Potrei fare molti esempi, ma credo che saper usare le forme tradizionali per farne scaturire nuove creazioni sia qualcosa che è sempre stato in linea con il modo in cui la Chiesa ha concepito l'arte liturgica. Pensiamo per esempio all'Ordinarium Missae; Ripeto che fare questo non è in nessun modo un porsi in alternativa con il repertorio tradizionale che può e deve sempre avere il suo posto nella celebrazione ma essere anche fecondatore di nuove esperienze, come è sempre stato nella storia liturgica millenaria della Chiesa.
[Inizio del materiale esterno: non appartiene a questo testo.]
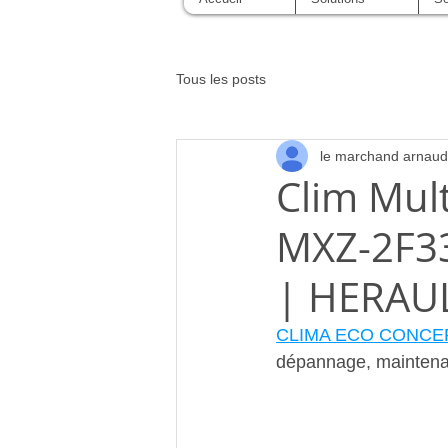
Tous les posts
le marchand arnaud
Clim Mult
MXZ-2F33
| HERAU
CLIMA ECO CONCE
dépannage, mainten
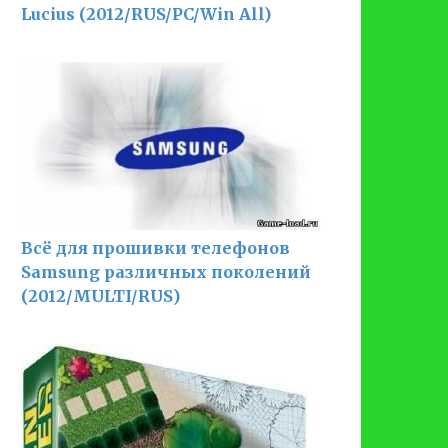
Lucius (2012/RUS/PC/Win All)
Всё для прошивки телефонов
Samsung различных поколений
(2012/MULTI/RUS)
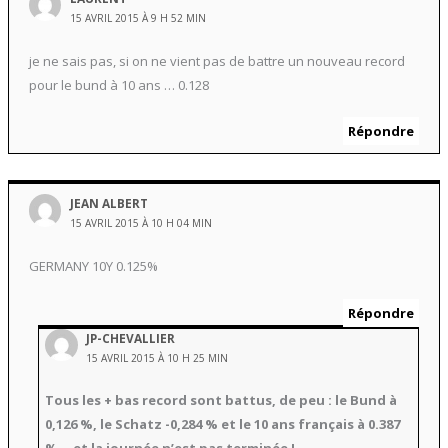
15 AVRIL 2015 À 9 H 52 MIN
je ne sais pas, si on ne vient pas de battre un nouveau record
pour le bund à 10 ans … 0.128
Répondre
JEAN ALBERT
15 AVRIL 2015 À 10 H 04 MIN
GERMANY 10Y 0.125%
Répondre
JP-CHEVALLIER
15 AVRIL 2015 À 10 H 25 MIN
Tous les + bas record sont battus, de peu : le Bund à
0,126 %, le Schatz -0,284 % et le 10 ans français à 0.387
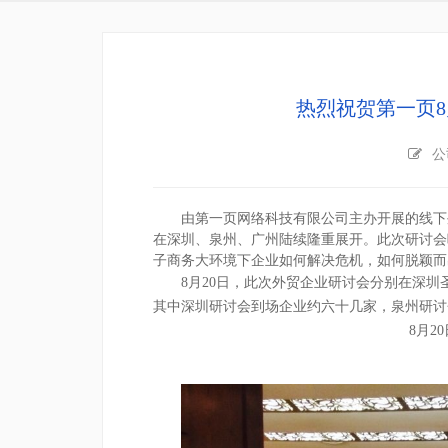
热烈祝贺第一页
公
由第一页网络科技有限公司主办开展的线下
在深圳、泉州、广州陆续隆重展开。此次研讨会
子商务大环境下企业如何解决危机，如何脱颖而
8
月
20
日，此次外贸企业研讨会分别在深圳
其中深圳研讨会到场企业约六十几家，泉州研讨
8
月
20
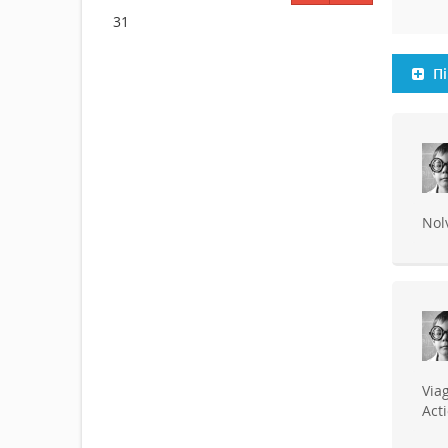
31
Пі
Nol
Via
Act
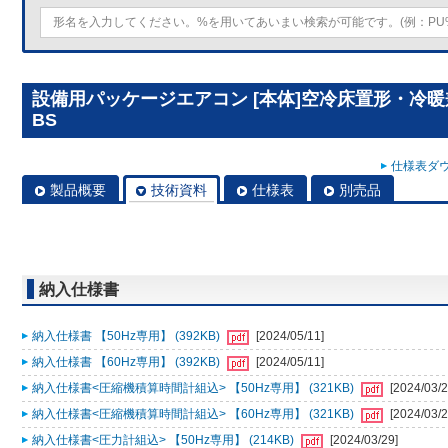
設備用パッケージエアコン [本体]空冷床置形・冷暖兼用 
BS
仕様表ダウ
製品概要
技術資料
仕様表
別売品
納入仕様書
納入仕様書 【50Hz専用】 (392KB)
[2024/05/11]
納入仕様書 【60Hz専用】 (392KB)
[2024/05/11]
納入仕様書<圧縮機積算時間計組込> 【50Hz専用】 (321KB)
[2024/03/2
納入仕様書<圧縮機積算時間計組込> 【60Hz専用】 (321KB)
[2024/03/2
納入仕様書<圧力計組込> 【50Hz専用】 (214KB)
[2024/03/29]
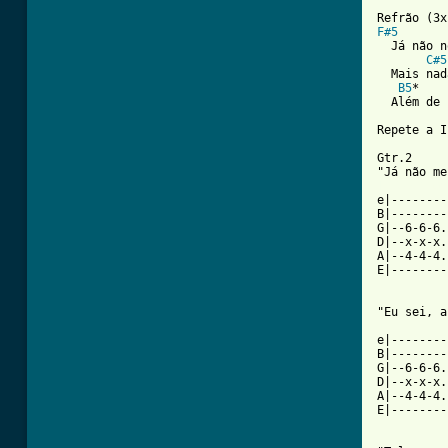
F#5
  Já não n
C#5
  Mais nad
B5
*

  Além de 
Repete a I
Gtr.2

[ Tab from

e|-------
B|--------
G|--6-6-6.
D|--x-x-x.
A|--4-4-4.
E|--------
"Eu sei, a
e|--------
B|--------
G|--6-6-6.
D|--x-x-x.
A|--4-4-4.
E|--------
Esistono moltissime messe alternate con il canto gregoriano, composte prima e dopo il concilio. Alcune di esse sono di ottima fattura e di livello artistico elevatissimo. L'idea dell'alternarsi fra coro e assemblea può essere un modo per salvare le esigenze della polifonia e inglobare il canto del popolo. Ci sarebbe da fare un lungo discorso su come concepire questo alternarsi salvaguardando le esigenze del testo. Tentativi, anche recenti, sono stati fatti. Alcuni di essi sono di ottima qualità.
Molte delle Messe in alternatim si servono della Missa de Angelis, in quanto più diffusa. Ma si potrà usare gli altri Ordinari per comporre nuove opere insegnando altri tesori del repertorio, e anche comporre nuove Messe completamente originali (che cioè non attingono a melodie preesistenti) che siano concepite prevedendo il canto assembleare accanto alla polifonia del coro e al suono degli strumenti, prima di tutti al suono dell'organo. Questo è stato fatto anche prima del Concilio ed ora può essere fatto con ancora più mezzi e consapevolezza. Non resta che affidarsi a questa actio sacra e lasciarsi condurre dalla sapienza dei millenni, sempre antica e sempre nuova.